6 Experimental Results

The experiments used two datasets: Parasites, with 77 images of Schistosoma Mansoni eggs, and Liver, with 40 CT-image slices of the liver, being the eggs and the liver their respective objects of interest. We fixed \(\alpha = 0.5\) and \(\beta = 12\), as suggested in [11], to prioritize boundary adherence over compactness. For \(\gamma \), the best values for Liver and Parasites were \(\gamma =1.75\) and \(\gamma =1.5\), respectively, as obtained by grid search on \(\approx \)30% of the images. The classifier used to create object saliency maps was trained from 500 pixels of a single image (Sect. 3).

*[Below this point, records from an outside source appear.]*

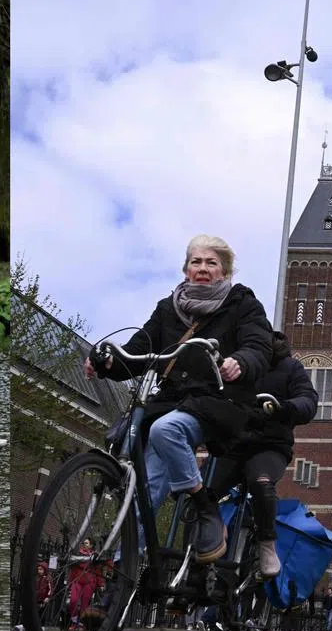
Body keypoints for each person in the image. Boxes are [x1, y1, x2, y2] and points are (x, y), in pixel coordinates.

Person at [85, 234, 272, 563]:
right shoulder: (167, 308)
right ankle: (122, 569)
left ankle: (205, 506)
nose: (203, 268)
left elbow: (259, 346)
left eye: (211, 263)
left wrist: (239, 362)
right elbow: (137, 351)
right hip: (170, 401)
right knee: (147, 487)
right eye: (196, 262)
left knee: (164, 431)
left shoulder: (243, 305)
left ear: (225, 272)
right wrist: (108, 362)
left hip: (217, 403)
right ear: (186, 269)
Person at [203, 330, 318, 576]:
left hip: (270, 444)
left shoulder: (291, 368)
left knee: (261, 481)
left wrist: (285, 407)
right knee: (198, 490)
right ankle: (202, 547)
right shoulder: (239, 361)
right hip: (233, 444)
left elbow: (308, 401)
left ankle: (267, 543)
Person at [67, 538, 103, 631]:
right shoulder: (78, 554)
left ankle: (81, 624)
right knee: (73, 601)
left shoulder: (94, 556)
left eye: (86, 543)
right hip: (77, 580)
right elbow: (72, 568)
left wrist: (101, 583)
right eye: (84, 543)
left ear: (91, 545)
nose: (84, 544)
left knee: (84, 605)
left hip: (89, 582)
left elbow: (98, 571)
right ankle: (74, 621)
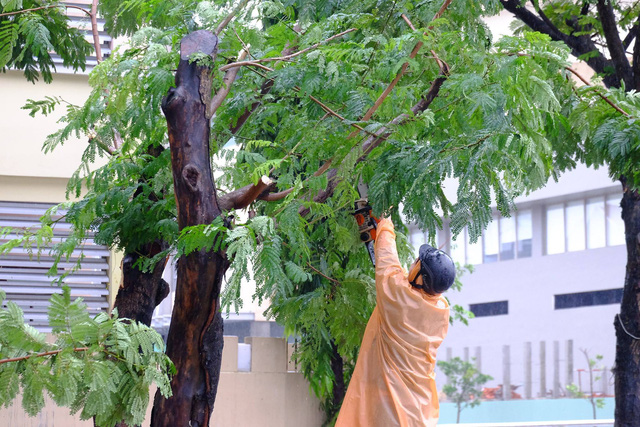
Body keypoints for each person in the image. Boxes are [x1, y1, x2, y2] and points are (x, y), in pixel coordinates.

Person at [335, 217, 456, 427]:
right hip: (419, 411)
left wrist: (385, 224)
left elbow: (388, 262)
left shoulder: (400, 298)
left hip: (391, 408)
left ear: (420, 276)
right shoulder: (440, 311)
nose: (413, 263)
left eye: (417, 263)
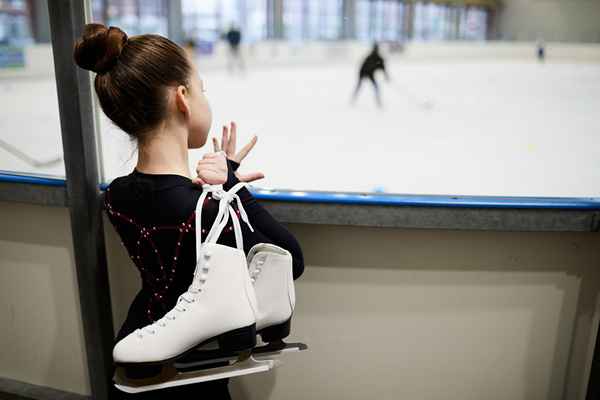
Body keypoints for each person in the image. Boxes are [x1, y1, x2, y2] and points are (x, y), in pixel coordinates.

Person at [73, 24, 304, 399]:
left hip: (136, 353)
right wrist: (235, 190)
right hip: (191, 375)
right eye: (202, 90)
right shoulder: (206, 209)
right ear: (182, 98)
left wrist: (218, 190)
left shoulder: (116, 195)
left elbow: (166, 202)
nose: (206, 101)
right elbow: (290, 260)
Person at [352, 43, 390, 108]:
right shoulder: (374, 57)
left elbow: (383, 68)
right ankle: (354, 99)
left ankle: (378, 102)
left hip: (368, 73)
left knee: (372, 87)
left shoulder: (376, 58)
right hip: (365, 73)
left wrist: (386, 76)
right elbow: (382, 68)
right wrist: (386, 75)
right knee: (361, 86)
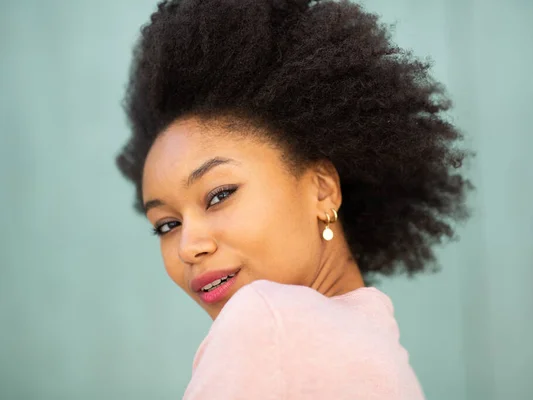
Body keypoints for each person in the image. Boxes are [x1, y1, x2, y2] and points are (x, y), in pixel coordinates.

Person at [115, 0, 471, 398]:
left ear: (322, 188)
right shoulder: (380, 350)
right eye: (167, 224)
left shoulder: (266, 322)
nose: (188, 247)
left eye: (218, 195)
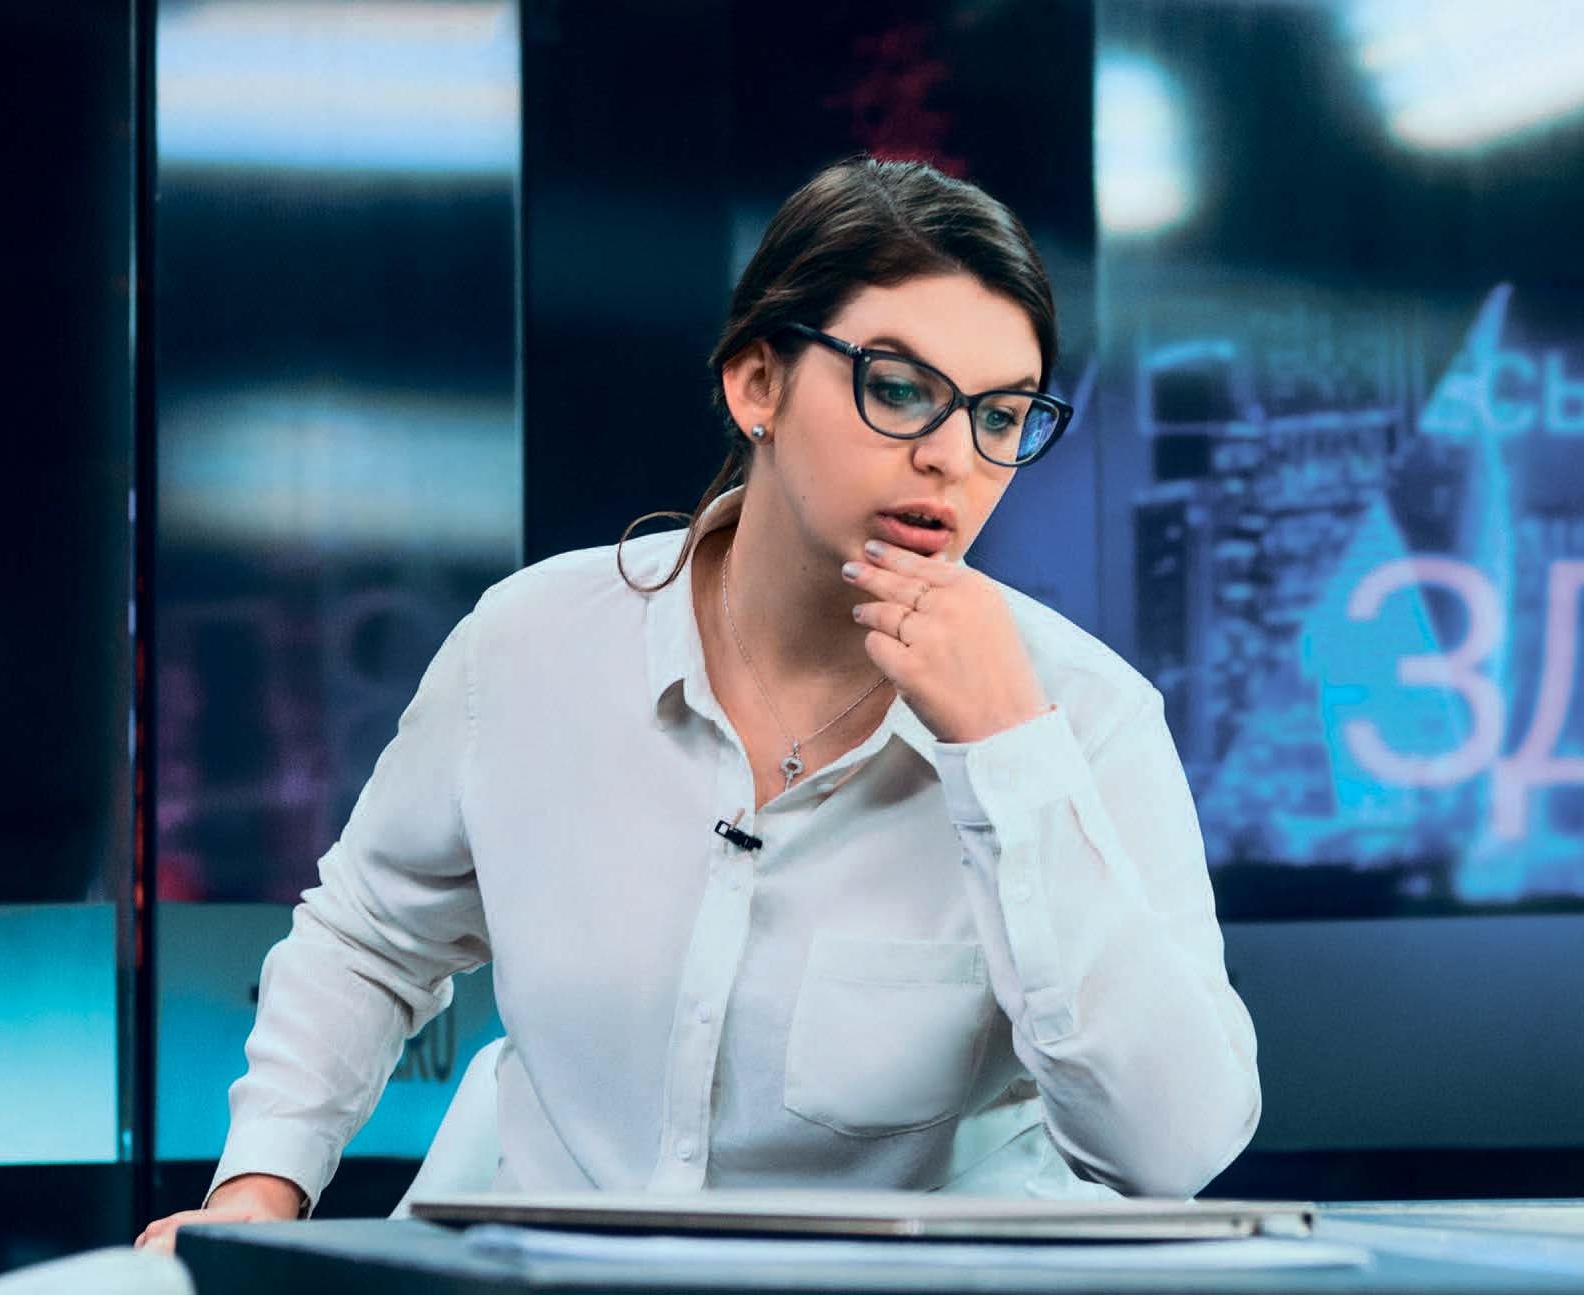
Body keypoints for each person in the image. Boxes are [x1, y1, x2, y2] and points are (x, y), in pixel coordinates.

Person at [137, 155, 1259, 1254]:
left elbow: (1170, 1146)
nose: (950, 458)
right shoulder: (533, 642)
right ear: (756, 383)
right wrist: (257, 1194)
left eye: (1000, 416)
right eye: (899, 389)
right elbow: (368, 937)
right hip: (535, 1272)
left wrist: (1008, 753)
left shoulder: (1082, 716)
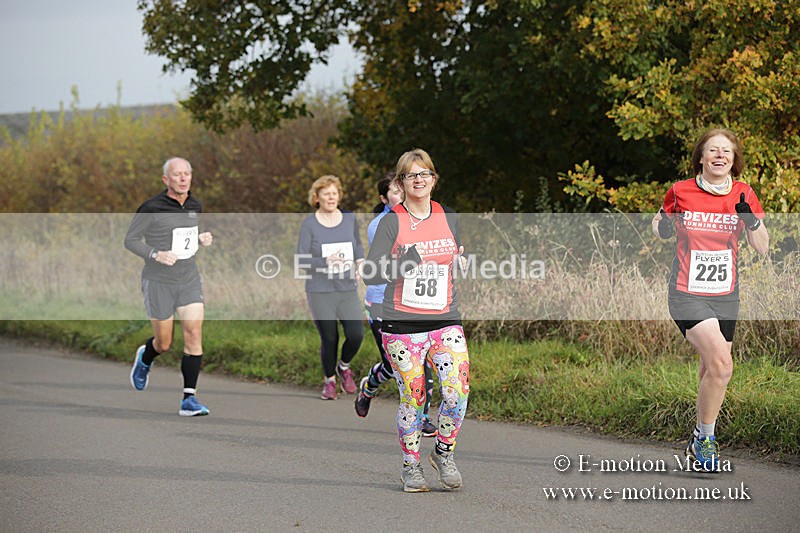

Methods for superpixel segmentation are usually assessed by two boundary adherence measures: (i) boundary recall (BR) [1] (higher is better); and (ii) under-segmentation error (UE) [7] (lower is better). Since the size of the object’s boundary is usually very small as compared to its size, these measures cannot capture the ability of a method to retain more superpixels inside the object than elsewhere. Except for a low number of superpixels, they can show when a method best preserves the object’s boundary due to that property. Therefore, boundary adherence with higher superpixel resolution in a given object than elsewhere is measured by \(wBR = BR \cdot P\) and \(wUE = \frac{UE}{P}\), where P is the percentage of superpixels inside that object. We compare OISF-GRID with four ISF-based methods [11] (ISF-GRID-MEAN, ISF-GRID-ROOT, ISF-MIX-MEAN, ISF-MIX-ROOT) and two state-of-the-art approaches, the popular SLIC [1] and a more recent one, LSC [5], according to those weighted boundary adherence measures (see Fig. 3). The performance of OISF-GRID is by far the best, mainly because the penalization for irrelevant background superpixels.

Fig. 3.
figure 3

OISF-GRID versus different superpixel-generation methods for varying number of superpixels.

Although the computation of the object saliency map is detached from the OISF-GRID algorithm, our proposal requires slightly higher processing time than ISF due to the geodesic grid sampling on each component of the map. However, the processing time of OISF is equivalent to the one of ISF in the remaining steps.

7 Conclusion

We presented the Object-based Iterative Spanning Forest framework (OISF) and an OISF-based method that considerably improves boundary adherence with higher number of superpixels inside a given object than elsewhere (thus, it reduces the quantity of irrelevant superpixels in the background). OISF incorporates object information from an object saliency map. We have shown an effective solution for saliency detection, but OISF can be used with other saliency detection methods. We intend now to investigate new OISF-based methods, evaluate them on 3D medical image datasets, and explore OISF in applications that require object delineation (i.e., semantic image segmentation).